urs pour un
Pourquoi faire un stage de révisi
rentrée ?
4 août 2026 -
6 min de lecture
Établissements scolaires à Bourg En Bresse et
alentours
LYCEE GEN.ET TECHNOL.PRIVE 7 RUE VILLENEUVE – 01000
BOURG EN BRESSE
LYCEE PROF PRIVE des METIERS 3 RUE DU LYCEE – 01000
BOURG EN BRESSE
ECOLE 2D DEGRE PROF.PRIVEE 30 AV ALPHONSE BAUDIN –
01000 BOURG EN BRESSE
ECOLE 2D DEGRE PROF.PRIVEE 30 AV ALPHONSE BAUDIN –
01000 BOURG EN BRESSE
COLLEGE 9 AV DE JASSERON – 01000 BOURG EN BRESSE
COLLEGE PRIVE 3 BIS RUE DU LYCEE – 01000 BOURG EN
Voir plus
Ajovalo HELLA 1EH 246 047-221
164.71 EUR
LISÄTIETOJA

:::

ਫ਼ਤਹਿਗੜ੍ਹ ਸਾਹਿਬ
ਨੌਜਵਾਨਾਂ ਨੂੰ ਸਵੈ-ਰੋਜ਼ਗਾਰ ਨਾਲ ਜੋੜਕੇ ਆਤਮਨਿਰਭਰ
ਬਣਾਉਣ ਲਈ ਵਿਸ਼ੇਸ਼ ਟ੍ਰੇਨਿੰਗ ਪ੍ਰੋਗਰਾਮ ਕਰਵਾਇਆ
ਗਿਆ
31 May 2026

:::

Tell how many lines in the material above include the word "COLLEGE", giving the number only.

2